• **EXCERPTED TEXT**:
# # # # # # #
The good news is that the keys to building strong, trusted relationships with clients and prospects are the same – the trick will be to get out ahead of the competition with smart planning and flawless execution. Here are 5 tips on how:
1. Prepare More: Ramp Up The Time You Commit To Planning
Like many of us, the busy executives we want to meet with are even more overloaded and suffer the same “virtual fatigue” we are all experiencing. You now have less time to make that first impression, and potentially, less airtime overall. If you’re not on point, highly credible, and well organized, you’ll lose your audience quickly.
- Don’t Wing It. Know what’s most important to your client, consider their questions and concerns in advance. Document what information you need to gather and what information you need to give so you can engage quickly and bring value as a strategic resource. Have a clear, concise agenda that respects their time and prioritizes what matters most to them.
- Be Tech Savvy. We’ve all been on too many video meetings where precious time ticks by as people struggle with technology. Make sure you confirm the platform and test your skills long before the meeting. If you’re delivering a formal presentation, leverage the features the platform has to offer to really engage them.
# # # # # # #
• **INFORMATION SUPPLIED**:
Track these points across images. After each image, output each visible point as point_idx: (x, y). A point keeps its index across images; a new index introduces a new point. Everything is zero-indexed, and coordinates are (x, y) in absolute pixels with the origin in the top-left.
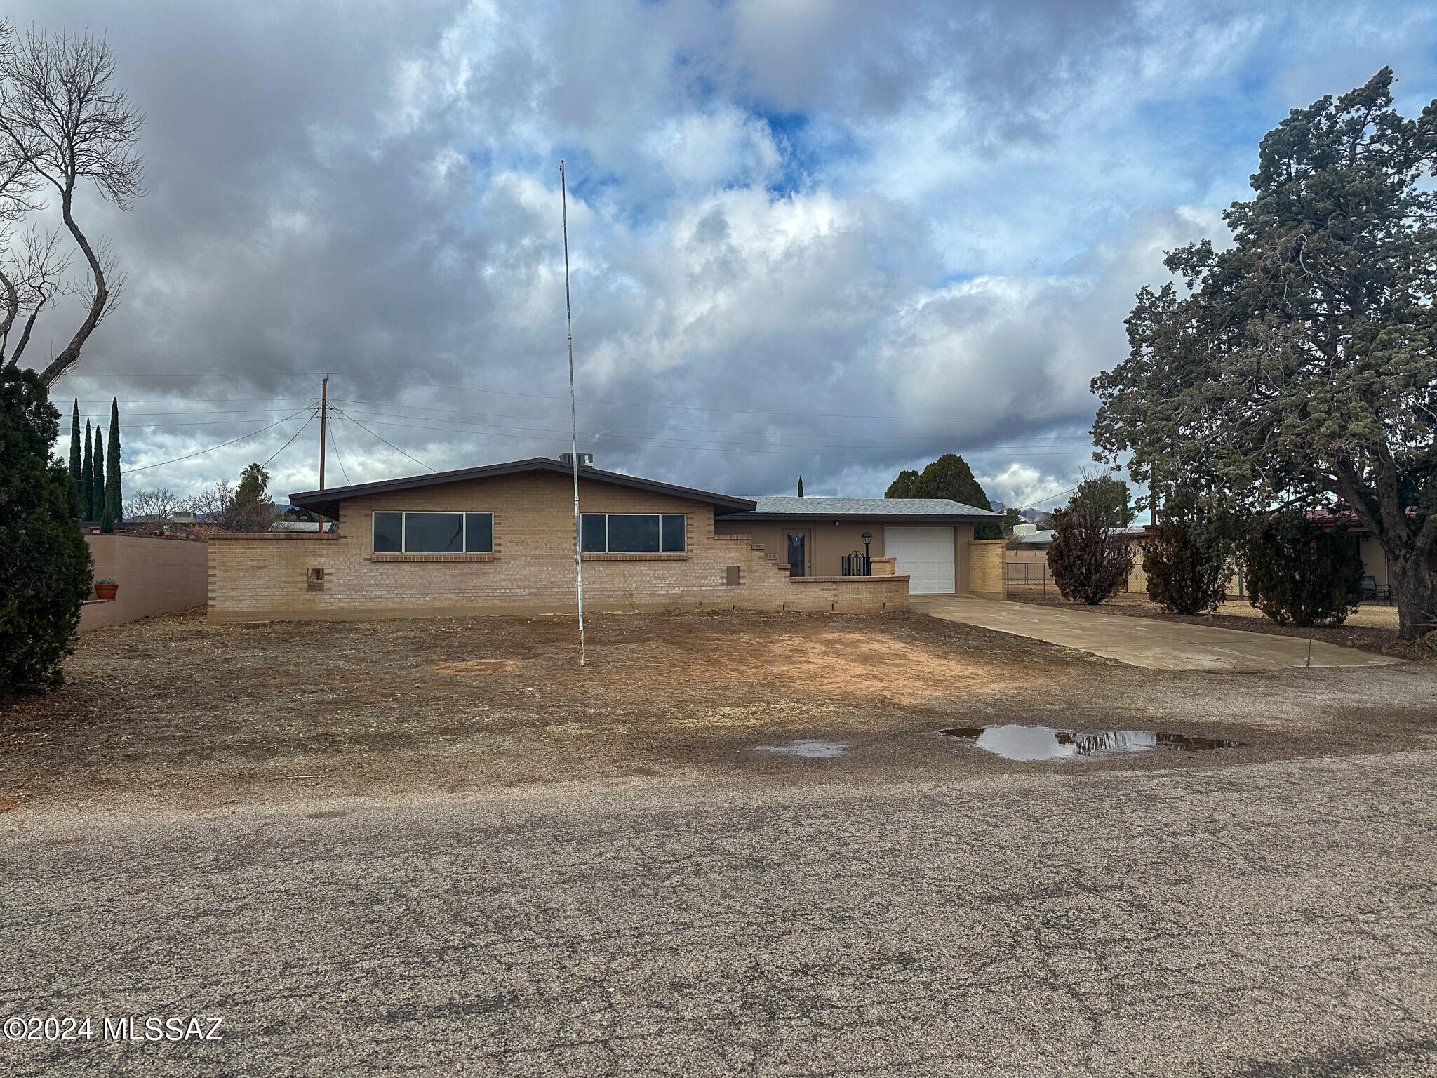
# # # # # # #
• **INSTRUCTIONS**:
a: For the client-meeting tips, decide whether each statement agrees with the text: (i) the executives you hope to meet are suffering from "virtual fatigue"; (ii) the platform should be tested shortly before the meeting; (iii) five tips are offered. Answer yes or no for each and quote the deciding words.
b: Carry on the client-meeting tips from the point where the text stops.
The data has no connection to the text about client meetings.

• **ANSWERS PROVIDED**:
a:
(i) Yes: "suffer the same “virtual fatigue” we are all experiencing"
(ii) No: "test your skills long before the meeting"
(iii) Yes: "Here are 5 tips on how"

b:
- Make It Easy On The Client. Send out materials in advance, including an agenda. Make room in the conversation for them to weigh in. Take breaks to gauge their level of interest and engagement. Follow up immediately with a meeting summary and next steps.
2. Consider Your Video Persona: Pay Attention To Your Presence
While we’ve all become accustomed to viewing each other’s living rooms, spare bedrooms, or kitchen tables, err on the side of professionalism. There are five key factors you should keep in mind when setting up for a video meeting that can easily be remembered with the acronym FIELD:
- Frame: Position yourself squarely within the video screen
- Image: Create a clean, uncluttered background
- Elevation/Eye Contact: Raise your camera level and make eye contact with the camera
- Light: Make sure there’s a light source on your face, not behind you or over your head
- Distance: Move in – your head and shoulders should fill the frame
Check out this 3-minute video tutorial for more detail regarding how to rework your virtual presence. Some very minor and easy changes can dramatically affect whether your client is paying attention to you, or the cat walking behind you.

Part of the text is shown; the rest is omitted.